Plotted data images
———

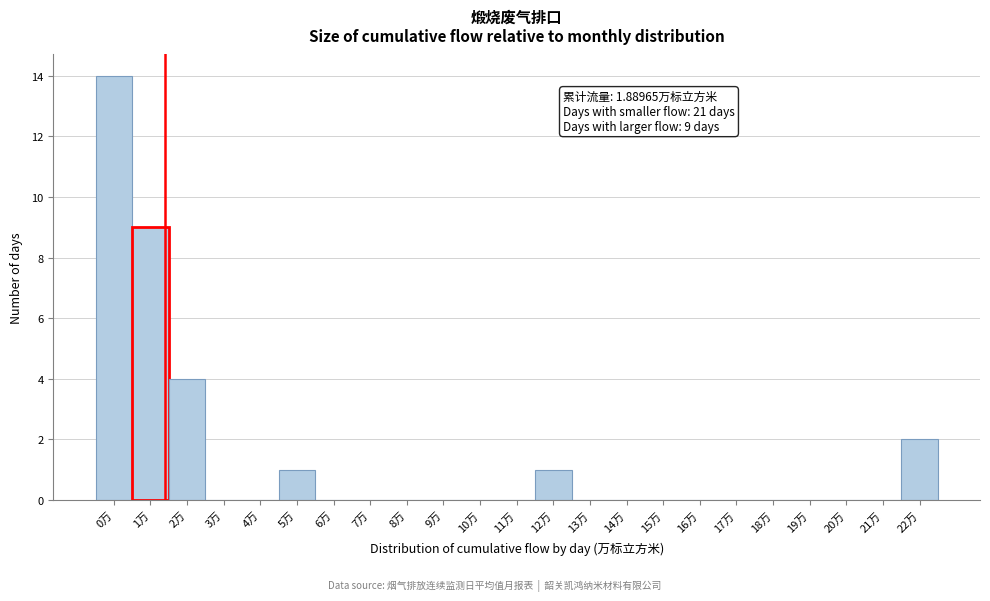

Reading left to right, list all the values displayed in this chart.

0万=14	1万=9	2万=4	3万=0	4万=0	5万=1	6万=0	7万=0	8万=0	9万=0	10万=0	11万=0	12万=1	13万=0	14万=0	15万=0	16万=0	17万=0	18万=0	19万=0	20万=0	21万=0	22万=2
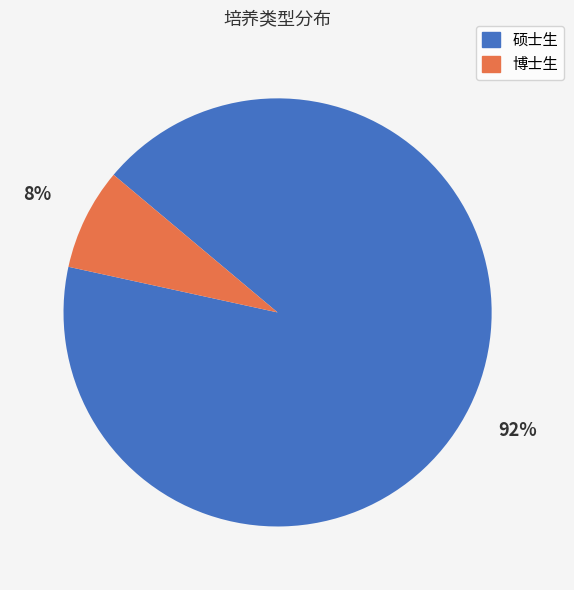

True or false: 博士生 accounts for 21% of the total.

False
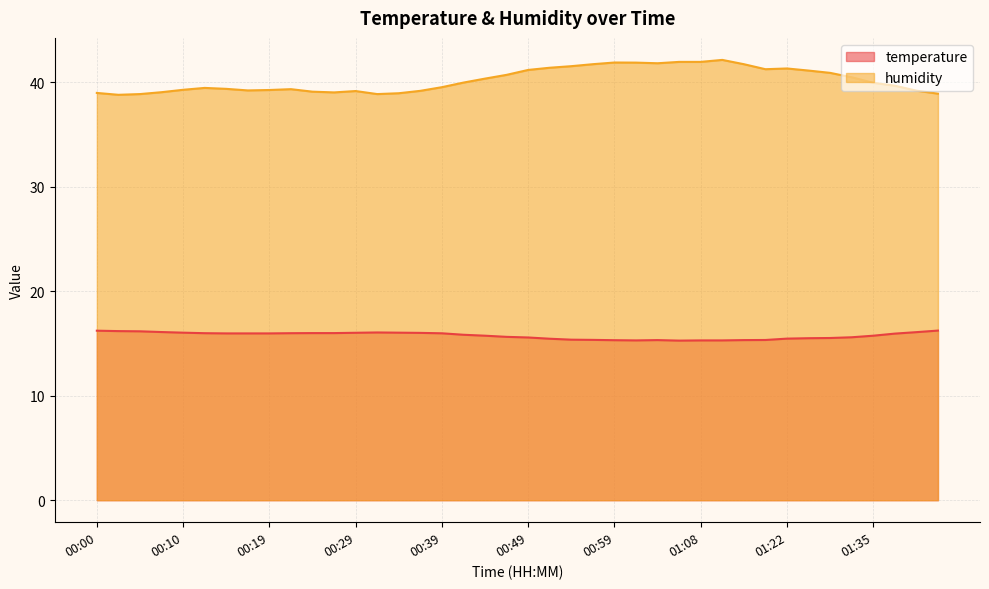

How many data points does each series have?

40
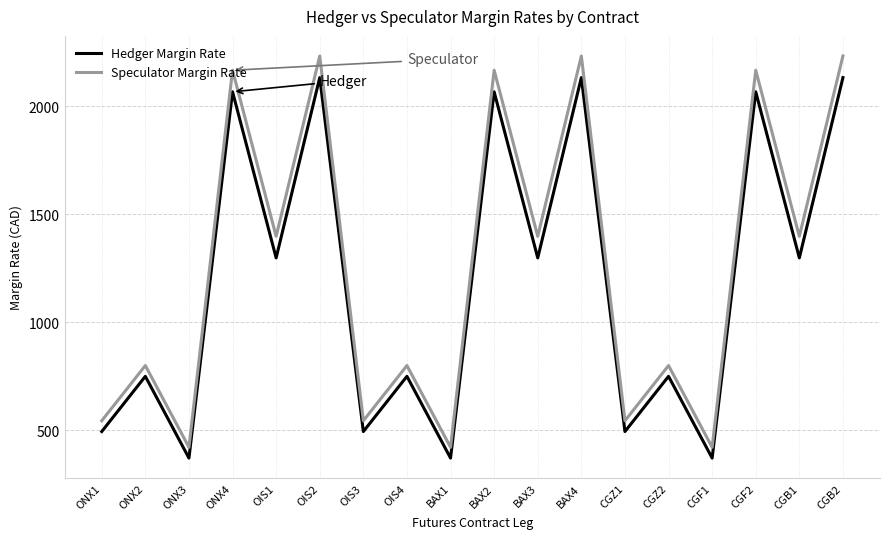

Which series has the largest range (max minus min)?

Speculator Margin Rate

———

> Problem statement: Reproduce the data above word for word, keeping each line as it stands. Omit the pictures from your answer.

> Answer below:
Reading left to right, list all the values displayed in this chart.

0万=14	1万=9	2万=4	3万=0	4万=0	5万=1	6万=0	7万=0	8万=0	9万=0	10万=0	11万=0	12万=1	13万=0	14万=0	15万=0	16万=0	17万=0	18万=0	19万=0	20万=0	21万=0	22万=2

True or false: 博士生 accounts for 21% of the total.

False

How many data points does each series have?

40

Which series has the largest range (max minus min)?

Speculator Margin Rate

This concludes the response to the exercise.